So given three surfaces $S_1,S_2,S_3$ in $\mathbb{R}^n$ (I am currently doing differential geometry of curves and surfaces, so I am not really familiar with most manifold jargon. I assume the proper terminology would be something to the effect of smooth manifolds embedded in $\mathbb{R}^n$) and a chain of smooth maps: $$ S_1\xrightarrow[]{\phi} S_2 \xrightarrow{\psi}S_3 $$ I would like to prove the chain rule for the differentials of $\phi,\psi$. That is, for a point $p$ in $S_1$, we have: $$ d(\psi \circ \phi )_p = d\psi_{\phi(p)} \circ d\phi_p $$ My book's definition of the differential for a function $ \phi: S_1 \to S_2$ is a map $d\phi_p:T_pS_1 \to T_\phi(p)S_2$ and is defined by: $$ d\phi_p = (\phi \circ \gamma )'(0) $$
where $\gamma$ is a smooth curve, $\gamma:(-\epsilon,\epsilon)\to S_1$ with the property that $\gamma(0) = p$. Using this definition, computing the differential of the composition at $p$ comes down to computing: $$ (\psi \circ \phi \circ \gamma)'(0) $$ However, here is where I am a bit unsure. Let us define $\beta = \phi \circ \gamma$. Then, we have that $\beta$ is a smooth curve from $\mathbb{R}$ into $S_2$, with $\beta(0) = \phi(p)$. Then, we conclude: $$ d(\psi \circ \phi )_p = (\psi \circ \phi \circ \gamma)'(0) = (\psi \circ \beta)'(0) = d\psi_{\phi(p)} $$ But this is clearly incorrect. What am I doing wrong?

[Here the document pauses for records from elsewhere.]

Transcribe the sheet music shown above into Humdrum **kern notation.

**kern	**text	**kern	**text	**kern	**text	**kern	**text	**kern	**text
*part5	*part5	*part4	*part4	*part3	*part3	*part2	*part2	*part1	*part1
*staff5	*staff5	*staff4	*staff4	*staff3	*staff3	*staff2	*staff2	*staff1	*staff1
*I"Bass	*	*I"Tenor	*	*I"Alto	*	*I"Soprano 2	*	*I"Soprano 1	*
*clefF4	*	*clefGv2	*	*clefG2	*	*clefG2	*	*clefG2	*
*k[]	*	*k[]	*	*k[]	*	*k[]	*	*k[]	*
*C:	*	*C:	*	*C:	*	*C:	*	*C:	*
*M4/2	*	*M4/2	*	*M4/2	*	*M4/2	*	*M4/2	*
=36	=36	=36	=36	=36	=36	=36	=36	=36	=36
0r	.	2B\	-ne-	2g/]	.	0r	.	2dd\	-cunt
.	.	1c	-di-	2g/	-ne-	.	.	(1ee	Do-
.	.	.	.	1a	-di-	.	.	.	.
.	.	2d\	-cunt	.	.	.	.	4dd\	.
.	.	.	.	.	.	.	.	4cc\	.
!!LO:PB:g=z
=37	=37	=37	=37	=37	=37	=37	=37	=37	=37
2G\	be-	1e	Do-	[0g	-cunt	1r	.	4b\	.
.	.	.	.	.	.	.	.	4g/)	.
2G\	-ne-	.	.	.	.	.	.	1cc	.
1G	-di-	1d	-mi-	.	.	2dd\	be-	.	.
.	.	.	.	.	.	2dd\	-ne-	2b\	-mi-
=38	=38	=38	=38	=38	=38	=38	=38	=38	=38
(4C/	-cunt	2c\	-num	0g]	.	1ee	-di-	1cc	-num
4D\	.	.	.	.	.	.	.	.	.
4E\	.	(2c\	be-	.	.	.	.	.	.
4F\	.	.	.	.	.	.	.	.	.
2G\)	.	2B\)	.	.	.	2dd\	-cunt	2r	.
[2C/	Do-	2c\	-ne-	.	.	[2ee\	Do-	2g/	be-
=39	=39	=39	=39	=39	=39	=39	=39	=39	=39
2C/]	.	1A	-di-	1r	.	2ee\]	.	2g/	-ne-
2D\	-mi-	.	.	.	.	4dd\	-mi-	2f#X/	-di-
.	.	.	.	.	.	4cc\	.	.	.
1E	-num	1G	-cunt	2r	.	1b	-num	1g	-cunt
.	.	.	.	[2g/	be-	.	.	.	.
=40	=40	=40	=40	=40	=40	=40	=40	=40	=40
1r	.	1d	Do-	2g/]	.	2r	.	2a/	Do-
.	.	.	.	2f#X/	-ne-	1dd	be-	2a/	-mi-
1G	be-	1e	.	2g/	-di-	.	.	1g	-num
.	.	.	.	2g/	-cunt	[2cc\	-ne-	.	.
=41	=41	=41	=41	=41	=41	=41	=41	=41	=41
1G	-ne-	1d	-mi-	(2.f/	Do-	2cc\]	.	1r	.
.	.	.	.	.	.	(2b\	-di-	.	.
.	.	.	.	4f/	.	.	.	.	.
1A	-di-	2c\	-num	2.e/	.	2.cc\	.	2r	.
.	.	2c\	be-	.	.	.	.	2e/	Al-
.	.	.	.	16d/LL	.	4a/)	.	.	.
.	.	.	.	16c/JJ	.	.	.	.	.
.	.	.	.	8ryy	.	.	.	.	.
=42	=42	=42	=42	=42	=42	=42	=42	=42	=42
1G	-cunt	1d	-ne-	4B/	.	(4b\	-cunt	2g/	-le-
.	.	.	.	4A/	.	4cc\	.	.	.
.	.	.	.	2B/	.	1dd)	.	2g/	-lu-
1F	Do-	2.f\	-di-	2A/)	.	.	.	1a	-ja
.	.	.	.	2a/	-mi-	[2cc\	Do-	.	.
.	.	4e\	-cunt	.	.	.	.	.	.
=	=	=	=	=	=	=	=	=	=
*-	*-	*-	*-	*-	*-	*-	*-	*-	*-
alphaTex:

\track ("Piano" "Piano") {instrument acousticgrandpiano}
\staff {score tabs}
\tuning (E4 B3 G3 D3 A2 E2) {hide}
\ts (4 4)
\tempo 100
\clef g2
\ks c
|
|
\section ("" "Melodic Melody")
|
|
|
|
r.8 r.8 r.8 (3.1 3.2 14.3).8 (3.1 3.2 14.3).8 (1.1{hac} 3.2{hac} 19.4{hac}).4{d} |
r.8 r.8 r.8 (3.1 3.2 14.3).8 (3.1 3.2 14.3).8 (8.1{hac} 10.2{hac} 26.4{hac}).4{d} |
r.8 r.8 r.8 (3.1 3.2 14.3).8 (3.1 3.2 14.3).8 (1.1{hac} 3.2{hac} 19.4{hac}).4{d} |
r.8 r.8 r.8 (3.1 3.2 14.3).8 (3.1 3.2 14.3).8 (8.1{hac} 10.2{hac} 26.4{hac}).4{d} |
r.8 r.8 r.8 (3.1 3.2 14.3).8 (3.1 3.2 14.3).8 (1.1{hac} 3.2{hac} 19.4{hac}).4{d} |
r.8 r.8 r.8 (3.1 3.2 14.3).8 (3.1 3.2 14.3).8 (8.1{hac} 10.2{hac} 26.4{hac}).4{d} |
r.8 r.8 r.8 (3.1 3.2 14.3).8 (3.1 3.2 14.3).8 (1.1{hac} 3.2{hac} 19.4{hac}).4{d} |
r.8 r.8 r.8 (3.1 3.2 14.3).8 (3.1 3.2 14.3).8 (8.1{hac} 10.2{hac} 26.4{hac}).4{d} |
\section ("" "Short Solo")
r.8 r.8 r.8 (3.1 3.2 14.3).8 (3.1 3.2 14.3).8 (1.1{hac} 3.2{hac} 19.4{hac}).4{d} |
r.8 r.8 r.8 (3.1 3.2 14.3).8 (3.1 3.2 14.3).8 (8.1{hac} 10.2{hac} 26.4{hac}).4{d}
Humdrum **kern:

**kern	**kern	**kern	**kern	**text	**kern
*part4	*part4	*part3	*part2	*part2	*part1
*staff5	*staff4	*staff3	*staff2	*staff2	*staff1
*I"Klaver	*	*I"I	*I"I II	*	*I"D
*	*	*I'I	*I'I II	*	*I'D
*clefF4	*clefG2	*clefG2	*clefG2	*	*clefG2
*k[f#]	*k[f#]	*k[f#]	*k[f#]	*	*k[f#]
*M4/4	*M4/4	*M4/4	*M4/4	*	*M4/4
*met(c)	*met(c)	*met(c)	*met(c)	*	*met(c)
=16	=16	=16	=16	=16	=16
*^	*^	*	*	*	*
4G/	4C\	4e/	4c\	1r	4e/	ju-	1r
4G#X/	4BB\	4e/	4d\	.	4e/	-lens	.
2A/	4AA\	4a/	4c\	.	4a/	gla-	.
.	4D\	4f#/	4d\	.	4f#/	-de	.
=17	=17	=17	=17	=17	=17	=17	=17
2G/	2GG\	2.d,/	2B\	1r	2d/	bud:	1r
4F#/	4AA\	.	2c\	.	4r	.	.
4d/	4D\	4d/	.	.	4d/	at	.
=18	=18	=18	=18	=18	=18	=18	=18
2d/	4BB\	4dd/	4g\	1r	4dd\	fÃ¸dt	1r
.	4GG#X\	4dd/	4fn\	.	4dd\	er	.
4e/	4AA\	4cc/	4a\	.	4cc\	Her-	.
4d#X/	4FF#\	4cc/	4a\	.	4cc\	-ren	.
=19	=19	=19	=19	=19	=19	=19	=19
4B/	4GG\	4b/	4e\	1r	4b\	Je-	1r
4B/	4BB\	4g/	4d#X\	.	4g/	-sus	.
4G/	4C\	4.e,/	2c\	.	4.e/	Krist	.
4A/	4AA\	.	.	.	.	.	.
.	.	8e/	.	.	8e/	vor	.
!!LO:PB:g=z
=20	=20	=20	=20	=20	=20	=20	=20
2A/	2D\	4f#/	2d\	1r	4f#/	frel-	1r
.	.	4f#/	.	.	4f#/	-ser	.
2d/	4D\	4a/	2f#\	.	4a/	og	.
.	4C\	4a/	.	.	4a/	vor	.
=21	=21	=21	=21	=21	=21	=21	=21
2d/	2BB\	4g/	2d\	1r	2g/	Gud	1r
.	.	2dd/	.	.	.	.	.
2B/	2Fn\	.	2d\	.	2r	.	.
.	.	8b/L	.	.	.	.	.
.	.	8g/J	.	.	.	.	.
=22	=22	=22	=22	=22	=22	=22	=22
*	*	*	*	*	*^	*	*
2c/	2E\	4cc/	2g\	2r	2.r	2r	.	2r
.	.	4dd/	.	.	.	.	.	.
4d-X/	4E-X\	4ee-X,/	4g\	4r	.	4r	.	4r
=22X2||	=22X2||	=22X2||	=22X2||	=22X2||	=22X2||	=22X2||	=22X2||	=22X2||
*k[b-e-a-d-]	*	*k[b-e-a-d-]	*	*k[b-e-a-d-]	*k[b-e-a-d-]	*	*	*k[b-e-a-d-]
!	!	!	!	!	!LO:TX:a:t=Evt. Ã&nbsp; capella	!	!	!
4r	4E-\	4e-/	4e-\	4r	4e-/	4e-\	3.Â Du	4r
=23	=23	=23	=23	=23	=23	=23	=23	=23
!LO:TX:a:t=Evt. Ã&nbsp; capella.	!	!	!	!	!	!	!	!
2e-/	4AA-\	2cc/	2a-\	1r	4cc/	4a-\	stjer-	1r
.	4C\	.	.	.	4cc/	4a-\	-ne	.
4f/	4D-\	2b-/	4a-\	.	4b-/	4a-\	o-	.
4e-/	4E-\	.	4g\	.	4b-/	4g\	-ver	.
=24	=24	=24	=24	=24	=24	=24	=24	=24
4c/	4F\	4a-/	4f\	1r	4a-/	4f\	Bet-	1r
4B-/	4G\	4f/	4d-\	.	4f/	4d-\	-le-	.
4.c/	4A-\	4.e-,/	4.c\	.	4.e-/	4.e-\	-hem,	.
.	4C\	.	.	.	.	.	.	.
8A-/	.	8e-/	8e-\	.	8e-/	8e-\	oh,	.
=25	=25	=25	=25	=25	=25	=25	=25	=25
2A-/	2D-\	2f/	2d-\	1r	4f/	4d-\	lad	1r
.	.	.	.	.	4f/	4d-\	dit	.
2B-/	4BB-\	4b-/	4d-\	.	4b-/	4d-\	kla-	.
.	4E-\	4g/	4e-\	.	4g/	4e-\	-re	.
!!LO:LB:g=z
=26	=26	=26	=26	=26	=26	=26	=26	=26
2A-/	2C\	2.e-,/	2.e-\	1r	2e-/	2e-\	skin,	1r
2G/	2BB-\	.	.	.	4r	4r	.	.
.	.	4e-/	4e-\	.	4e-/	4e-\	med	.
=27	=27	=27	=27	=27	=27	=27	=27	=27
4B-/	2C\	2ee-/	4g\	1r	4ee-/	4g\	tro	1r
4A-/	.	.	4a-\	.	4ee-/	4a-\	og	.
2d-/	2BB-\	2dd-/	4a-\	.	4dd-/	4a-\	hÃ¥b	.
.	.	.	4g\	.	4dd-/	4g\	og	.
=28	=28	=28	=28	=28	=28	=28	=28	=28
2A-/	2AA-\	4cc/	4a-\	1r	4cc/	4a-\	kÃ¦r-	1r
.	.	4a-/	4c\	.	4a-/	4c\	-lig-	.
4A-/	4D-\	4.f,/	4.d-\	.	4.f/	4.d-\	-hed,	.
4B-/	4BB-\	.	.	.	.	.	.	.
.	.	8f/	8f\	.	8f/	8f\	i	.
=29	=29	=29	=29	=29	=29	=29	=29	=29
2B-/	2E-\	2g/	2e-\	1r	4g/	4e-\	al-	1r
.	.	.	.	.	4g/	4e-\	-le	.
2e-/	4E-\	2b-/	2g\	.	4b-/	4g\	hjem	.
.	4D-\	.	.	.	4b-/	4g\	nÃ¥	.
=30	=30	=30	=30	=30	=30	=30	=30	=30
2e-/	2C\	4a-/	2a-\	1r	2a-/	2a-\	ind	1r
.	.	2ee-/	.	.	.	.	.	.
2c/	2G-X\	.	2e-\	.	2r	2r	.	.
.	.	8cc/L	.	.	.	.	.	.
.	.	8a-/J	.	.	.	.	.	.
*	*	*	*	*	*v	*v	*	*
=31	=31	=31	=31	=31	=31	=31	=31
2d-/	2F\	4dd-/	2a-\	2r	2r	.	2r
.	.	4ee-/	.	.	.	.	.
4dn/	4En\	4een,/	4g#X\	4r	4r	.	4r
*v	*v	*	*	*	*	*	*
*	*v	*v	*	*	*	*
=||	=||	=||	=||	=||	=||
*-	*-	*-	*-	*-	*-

The correct definition for the push-forward of $\phi$ is $$d\phi_p : T_p S_1 \to T_{\phi(p)}S_2, \qquad d\phi_p(\gamma'(0)) = (\phi \circ \gamma)'(0) \tag1 $$ where, as you say correctly, $\gamma : (-\varepsilon,+\varepsilon) \to S_1$ is a smooth curve such that $\gamma(0) = p$. What is different from your definition is that we do need to know what the differential acts upon (the vector $\gamma'(0) \in T_pS_1$). In your final calculation, this amounts to the following correction $$d(\psi \circ \phi)_{p}(\gamma'(0)) = (\psi \circ \phi \circ \gamma)'(0) = (\psi \circ \beta)'(0) = d\psi_{\phi(p)}(\beta'(0)).\tag2 $$ This is actually correct! Why? Because you know that $\beta = \phi \circ \gamma$, so by the definition $(1)$ $$\beta'(0) = (\phi \circ \gamma)'(0) = d\phi_p(\gamma'(0));$$ this means that $(2)$ becomes $$d(\psi \circ \phi)_{p}(\gamma'(0)) = d\psi_{\phi(p)}(\beta'(0)) = d\psi_{\phi(p)}(d\phi_p(\gamma'(0))) = (d\psi_{\phi(p)} \circ d\phi_p)(\gamma'(0)), $$ exactly as you wanted.